#### [Task directions]
The entries need to be copied exactly as they stand, images left out.

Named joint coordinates
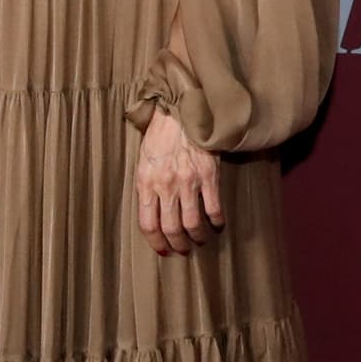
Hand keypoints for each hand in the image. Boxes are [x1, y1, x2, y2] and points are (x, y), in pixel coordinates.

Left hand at [135, 106, 223, 255]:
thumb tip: (153, 214)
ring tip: (199, 239)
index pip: (148, 224)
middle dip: (178, 245)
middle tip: (183, 249)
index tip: (163, 250)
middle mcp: (166, 186)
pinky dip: (216, 221)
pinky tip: (216, 224)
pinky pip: (213, 208)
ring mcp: (188, 182)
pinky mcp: (208, 176)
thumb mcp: (144, 162)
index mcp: (146, 183)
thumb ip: (147, 187)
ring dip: (197, 237)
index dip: (156, 242)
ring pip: (192, 223)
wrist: (180, 111)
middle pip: (171, 229)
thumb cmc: (160, 136)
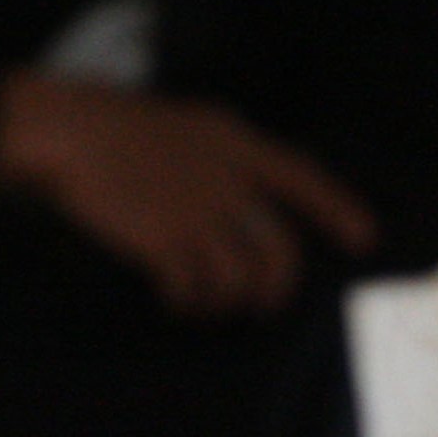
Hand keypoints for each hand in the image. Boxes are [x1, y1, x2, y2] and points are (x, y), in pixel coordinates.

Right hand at [0, 69, 377, 315]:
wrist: (74, 134)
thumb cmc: (118, 130)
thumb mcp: (187, 127)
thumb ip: (220, 159)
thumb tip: (237, 203)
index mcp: (236, 143)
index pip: (303, 178)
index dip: (338, 210)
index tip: (363, 240)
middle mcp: (227, 179)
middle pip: (278, 249)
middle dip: (275, 289)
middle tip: (261, 309)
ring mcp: (197, 212)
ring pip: (236, 279)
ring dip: (223, 304)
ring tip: (201, 308)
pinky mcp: (164, 242)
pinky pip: (191, 289)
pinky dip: (184, 303)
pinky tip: (172, 302)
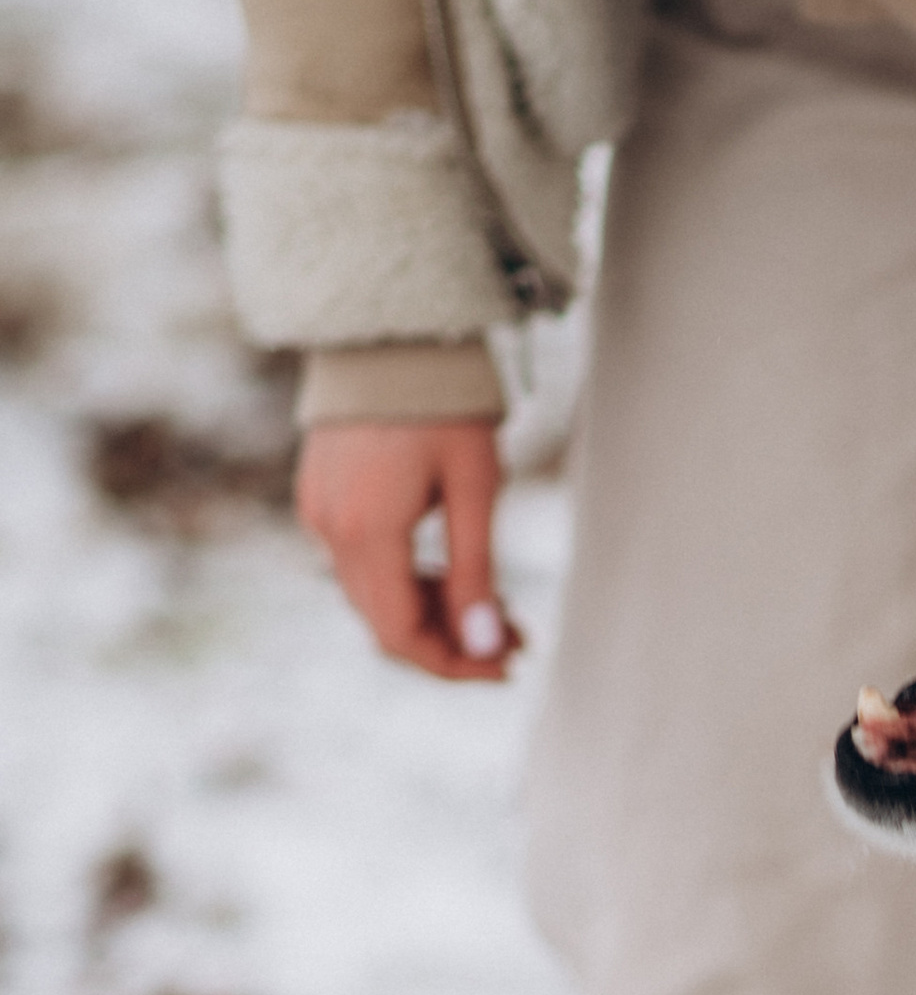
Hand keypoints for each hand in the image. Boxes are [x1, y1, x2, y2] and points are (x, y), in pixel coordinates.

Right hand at [295, 420, 520, 680]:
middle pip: (386, 623)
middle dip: (453, 642)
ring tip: (499, 611)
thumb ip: (477, 572)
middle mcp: (329, 530)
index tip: (508, 665)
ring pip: (376, 597)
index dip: (455, 664)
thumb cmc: (443, 402)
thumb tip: (484, 647)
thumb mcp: (475, 488)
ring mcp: (318, 513)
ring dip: (435, 613)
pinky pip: (364, 564)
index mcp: (365, 531)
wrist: (386, 329)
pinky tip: (457, 576)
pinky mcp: (321, 497)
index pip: (402, 635)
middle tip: (517, 640)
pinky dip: (410, 581)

#### [Response to this task]
Hand keypoints for each hand in the image. Boxes are [x1, y1, x2, y2] and points are (x, y), in pixel coordinates.

Left hand at [135, 106, 223, 255]:
thumb tip: (153, 214)
ring tip: (199, 239)
index pip: (148, 224)
middle dip: (178, 245)
middle tip: (183, 249)
index tip: (163, 250)
middle mcp: (166, 186)
pinky dip: (216, 221)
pinky tip: (216, 224)
pinky pip: (213, 208)
ring mcp: (188, 182)
pinky mcp: (208, 176)
thumb mcp: (144, 162)
index mcp: (146, 183)
thumb ip: (147, 187)
ring dip: (197, 237)
index dip: (156, 242)
ring pip: (192, 223)
wrist: (180, 111)
middle pip: (171, 229)
thumb cmc: (160, 136)
Hand keypoints for each hand in the image. Boxes are [x1, y1, x2, y2] and points are (x, y), in pixel coordinates.

Right hand at [0, 69, 377, 315]:
wrist: (74, 134)
thumb cmc: (118, 130)
thumb mcp: (187, 127)
thumb ip: (220, 159)
thumb tip: (237, 203)
index mcp: (236, 143)
index pip: (303, 178)
index dip: (338, 210)
index tip: (363, 240)
middle mcp: (227, 179)
middle pip: (278, 249)
middle dip: (275, 289)
middle tip: (261, 309)
ring mcp: (197, 212)
ring pip: (236, 279)
ring dip: (223, 304)
ring tip: (201, 308)
pinky mcp: (164, 242)
pinky pip: (191, 289)
pinky dip: (184, 303)
pinky tip: (172, 302)
Hand keypoints for each hand in the image. Boxes are [x1, y1, x2, y2] and points are (x, y), in pixel coordinates.

Right hand at [295, 420, 520, 680]:
middle pip: (386, 623)
middle dip: (453, 642)
ring tip: (499, 611)
thumb ip: (477, 572)
middle mcp: (329, 530)
index tip: (508, 665)
ring pip: (376, 597)
index dip: (455, 664)
thumb cmc: (443, 402)
thumb tip: (484, 647)
thumb mcp: (475, 488)
ring mcp: (318, 513)
ring dip: (435, 613)
pinky pip: (364, 564)
index mcp: (365, 531)
wrist: (386, 329)
pinky tip: (457, 576)
pinky mcp: (321, 497)
index pip: (402, 635)
middle tip: (517, 640)
pinky dip: (410, 581)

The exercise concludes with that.